Gong: Instrumento de percusión formado por un disco que, suspendido, vibra al ser golpeado por una maza.

Bayaderas: “Bajadere” en el original, es una bailarina y cantora india, dedicada a intervenir en las funciones religiosas o solo a divertir a la gente con sus danzas o cantos.

Kailash: “Kailasson” en el original, es un monte que forma parte de los Himalayas, en Tíbet. Según la mitología hindú, Shivá reside en la cumbre de este monte y en algunos credos es considerado el paraíso y último destino de las almas.

Salmodiar: Cantar algo con cadencia monótona.

Rudra vina: “Bin” en el original, es un instrumento de cuerda pulsada usado en la música clásica indostaní. Tiene un cuerpo tubular largo con rango de entre 140 y 160 cm, hecho de madera o bambú. Dos resonadores grandes y redondos, hechos de calabazas secadas y ahuecadas, son adheridas al tubo. Posee 24 trastes de maderas fijados al tubo con cera.

Faquires: En la India, asceta que practica duros ejercicios de mortificación.

Garzones: Del francés “garçon”. Joven mancebo, mozo.
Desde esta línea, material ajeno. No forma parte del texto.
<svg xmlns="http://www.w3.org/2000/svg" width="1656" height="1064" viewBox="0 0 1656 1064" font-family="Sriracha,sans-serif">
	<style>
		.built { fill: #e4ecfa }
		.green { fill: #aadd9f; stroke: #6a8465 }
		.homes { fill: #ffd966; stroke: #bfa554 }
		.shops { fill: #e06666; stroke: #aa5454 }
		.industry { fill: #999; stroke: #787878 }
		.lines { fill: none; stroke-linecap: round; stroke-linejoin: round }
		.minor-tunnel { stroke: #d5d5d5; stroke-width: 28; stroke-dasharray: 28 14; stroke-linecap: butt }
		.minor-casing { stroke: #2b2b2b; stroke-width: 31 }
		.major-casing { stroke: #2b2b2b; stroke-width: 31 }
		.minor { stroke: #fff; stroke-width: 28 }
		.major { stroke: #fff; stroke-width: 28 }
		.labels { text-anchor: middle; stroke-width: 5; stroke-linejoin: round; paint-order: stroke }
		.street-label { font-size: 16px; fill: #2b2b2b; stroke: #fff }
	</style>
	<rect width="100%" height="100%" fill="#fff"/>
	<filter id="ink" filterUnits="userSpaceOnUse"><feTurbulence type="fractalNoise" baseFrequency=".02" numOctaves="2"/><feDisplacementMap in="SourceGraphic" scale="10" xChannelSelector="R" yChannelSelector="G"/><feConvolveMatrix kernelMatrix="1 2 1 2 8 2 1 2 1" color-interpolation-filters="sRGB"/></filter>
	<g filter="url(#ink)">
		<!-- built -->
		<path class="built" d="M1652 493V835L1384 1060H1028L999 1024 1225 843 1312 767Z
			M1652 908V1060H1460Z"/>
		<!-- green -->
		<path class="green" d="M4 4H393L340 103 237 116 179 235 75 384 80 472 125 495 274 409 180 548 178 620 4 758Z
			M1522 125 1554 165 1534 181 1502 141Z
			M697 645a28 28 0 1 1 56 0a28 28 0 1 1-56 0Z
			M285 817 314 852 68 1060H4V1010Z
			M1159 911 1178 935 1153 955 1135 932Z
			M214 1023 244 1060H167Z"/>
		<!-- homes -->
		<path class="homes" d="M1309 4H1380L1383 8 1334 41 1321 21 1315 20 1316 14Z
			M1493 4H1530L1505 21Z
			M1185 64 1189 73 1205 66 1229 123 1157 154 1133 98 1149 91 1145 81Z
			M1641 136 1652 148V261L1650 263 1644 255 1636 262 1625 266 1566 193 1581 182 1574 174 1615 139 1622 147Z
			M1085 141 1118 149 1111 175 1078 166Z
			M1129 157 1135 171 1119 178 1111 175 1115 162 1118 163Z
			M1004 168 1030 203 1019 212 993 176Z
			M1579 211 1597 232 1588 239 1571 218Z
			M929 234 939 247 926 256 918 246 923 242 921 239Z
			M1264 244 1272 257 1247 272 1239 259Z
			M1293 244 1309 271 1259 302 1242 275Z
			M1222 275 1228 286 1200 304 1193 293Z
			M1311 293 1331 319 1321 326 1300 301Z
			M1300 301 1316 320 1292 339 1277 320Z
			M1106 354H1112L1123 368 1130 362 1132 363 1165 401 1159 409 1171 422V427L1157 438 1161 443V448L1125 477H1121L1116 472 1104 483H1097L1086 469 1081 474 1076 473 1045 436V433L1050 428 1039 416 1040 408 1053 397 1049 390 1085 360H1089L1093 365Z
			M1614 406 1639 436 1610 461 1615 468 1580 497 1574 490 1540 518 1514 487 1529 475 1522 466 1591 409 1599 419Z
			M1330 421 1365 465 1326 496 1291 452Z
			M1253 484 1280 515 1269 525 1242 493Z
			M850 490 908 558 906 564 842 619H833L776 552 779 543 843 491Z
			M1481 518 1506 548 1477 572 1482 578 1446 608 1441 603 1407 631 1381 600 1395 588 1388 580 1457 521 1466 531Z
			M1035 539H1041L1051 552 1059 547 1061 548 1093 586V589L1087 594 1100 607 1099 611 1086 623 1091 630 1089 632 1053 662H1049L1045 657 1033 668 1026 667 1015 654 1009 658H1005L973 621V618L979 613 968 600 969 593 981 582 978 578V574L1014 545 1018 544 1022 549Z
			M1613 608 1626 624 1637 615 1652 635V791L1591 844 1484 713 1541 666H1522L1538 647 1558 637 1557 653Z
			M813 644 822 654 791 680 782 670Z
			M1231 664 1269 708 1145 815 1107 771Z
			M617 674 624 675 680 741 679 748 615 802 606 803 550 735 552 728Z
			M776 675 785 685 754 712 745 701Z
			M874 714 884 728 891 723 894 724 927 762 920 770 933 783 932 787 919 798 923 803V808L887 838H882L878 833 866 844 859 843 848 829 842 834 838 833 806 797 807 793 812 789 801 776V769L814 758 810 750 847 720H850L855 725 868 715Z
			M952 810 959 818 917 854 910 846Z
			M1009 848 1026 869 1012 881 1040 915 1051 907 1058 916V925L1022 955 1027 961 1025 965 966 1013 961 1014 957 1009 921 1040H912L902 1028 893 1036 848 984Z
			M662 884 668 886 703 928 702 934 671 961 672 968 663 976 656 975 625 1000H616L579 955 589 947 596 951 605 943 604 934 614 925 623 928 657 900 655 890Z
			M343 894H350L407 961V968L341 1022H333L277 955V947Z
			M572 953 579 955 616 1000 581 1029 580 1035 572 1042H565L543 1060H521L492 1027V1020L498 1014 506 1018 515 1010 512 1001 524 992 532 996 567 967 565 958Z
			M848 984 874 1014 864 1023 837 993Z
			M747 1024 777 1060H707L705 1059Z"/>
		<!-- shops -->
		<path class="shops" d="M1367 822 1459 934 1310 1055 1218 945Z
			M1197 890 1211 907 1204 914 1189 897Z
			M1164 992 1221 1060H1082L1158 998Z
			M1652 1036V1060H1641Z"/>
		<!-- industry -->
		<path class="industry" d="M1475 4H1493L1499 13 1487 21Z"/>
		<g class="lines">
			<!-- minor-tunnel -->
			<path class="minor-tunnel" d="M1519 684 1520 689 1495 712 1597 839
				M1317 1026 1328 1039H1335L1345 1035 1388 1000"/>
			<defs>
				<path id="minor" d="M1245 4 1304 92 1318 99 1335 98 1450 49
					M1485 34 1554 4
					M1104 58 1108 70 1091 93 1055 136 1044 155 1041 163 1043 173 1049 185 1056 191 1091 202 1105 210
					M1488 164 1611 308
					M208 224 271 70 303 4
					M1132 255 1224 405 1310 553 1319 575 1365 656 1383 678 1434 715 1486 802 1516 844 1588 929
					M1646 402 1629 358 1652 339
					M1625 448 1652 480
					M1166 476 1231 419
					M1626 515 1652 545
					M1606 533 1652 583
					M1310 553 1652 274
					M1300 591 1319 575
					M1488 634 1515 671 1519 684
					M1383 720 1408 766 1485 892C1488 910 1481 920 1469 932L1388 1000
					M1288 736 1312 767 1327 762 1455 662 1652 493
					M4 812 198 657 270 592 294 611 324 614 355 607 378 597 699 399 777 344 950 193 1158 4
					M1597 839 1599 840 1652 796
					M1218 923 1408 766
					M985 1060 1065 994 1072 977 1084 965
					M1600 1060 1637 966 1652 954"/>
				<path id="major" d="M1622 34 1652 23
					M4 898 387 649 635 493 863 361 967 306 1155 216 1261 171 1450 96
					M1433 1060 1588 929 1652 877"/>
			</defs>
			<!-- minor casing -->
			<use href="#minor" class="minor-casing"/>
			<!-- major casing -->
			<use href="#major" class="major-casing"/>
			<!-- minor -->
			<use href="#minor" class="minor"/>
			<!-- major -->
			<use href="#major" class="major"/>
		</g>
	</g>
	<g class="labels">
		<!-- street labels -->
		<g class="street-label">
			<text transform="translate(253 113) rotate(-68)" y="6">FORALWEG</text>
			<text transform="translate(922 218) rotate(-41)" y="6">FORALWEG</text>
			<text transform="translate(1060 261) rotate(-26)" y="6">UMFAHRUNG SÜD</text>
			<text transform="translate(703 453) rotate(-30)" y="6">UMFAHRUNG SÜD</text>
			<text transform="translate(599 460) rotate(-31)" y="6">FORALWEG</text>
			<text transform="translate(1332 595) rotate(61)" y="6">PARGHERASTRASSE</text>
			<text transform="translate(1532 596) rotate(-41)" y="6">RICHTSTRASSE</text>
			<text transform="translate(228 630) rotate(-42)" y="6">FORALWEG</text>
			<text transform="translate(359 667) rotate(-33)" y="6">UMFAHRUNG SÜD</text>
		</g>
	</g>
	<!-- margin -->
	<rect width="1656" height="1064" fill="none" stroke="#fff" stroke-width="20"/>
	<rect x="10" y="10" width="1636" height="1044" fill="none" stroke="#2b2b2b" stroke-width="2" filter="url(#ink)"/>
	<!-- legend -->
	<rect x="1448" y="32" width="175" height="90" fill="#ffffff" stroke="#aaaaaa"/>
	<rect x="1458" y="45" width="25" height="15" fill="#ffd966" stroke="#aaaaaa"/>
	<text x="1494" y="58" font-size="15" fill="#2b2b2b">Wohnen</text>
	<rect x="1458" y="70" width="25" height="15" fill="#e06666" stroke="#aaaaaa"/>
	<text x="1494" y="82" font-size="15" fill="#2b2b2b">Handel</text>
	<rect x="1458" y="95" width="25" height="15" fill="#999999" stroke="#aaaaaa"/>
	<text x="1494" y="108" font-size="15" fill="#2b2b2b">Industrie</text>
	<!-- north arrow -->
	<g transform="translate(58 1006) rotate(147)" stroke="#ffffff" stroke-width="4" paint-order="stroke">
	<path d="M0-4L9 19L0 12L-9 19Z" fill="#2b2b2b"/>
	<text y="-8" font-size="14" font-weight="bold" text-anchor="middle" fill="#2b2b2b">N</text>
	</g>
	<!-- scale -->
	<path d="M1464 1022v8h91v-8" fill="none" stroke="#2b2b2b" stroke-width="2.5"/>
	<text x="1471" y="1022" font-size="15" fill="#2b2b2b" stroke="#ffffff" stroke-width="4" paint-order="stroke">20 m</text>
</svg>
Ramsinga: También llamado “taré”, es una trompeta de dos metros de largo, compuesta de cuatro piezas o tubos que encajan entre sí y terminan en pabellón estrecho. Produce sonidos graves y fúnebres y se destina por esta condición a los entierros.

Júpiter: “Giove” en el original, es el dios principal de la mitología romana, padre de dioses y de hombres. Hijo de Saturno y Ops, Júpiter fue la deidad suprema de la tríada capitolina, integrada además por su hermana y esposa, Juno, y su hija, Minerva. Sus atributos son el águila, el rayo, y el cetro. Su equivalente en la mitología griega es Zeus.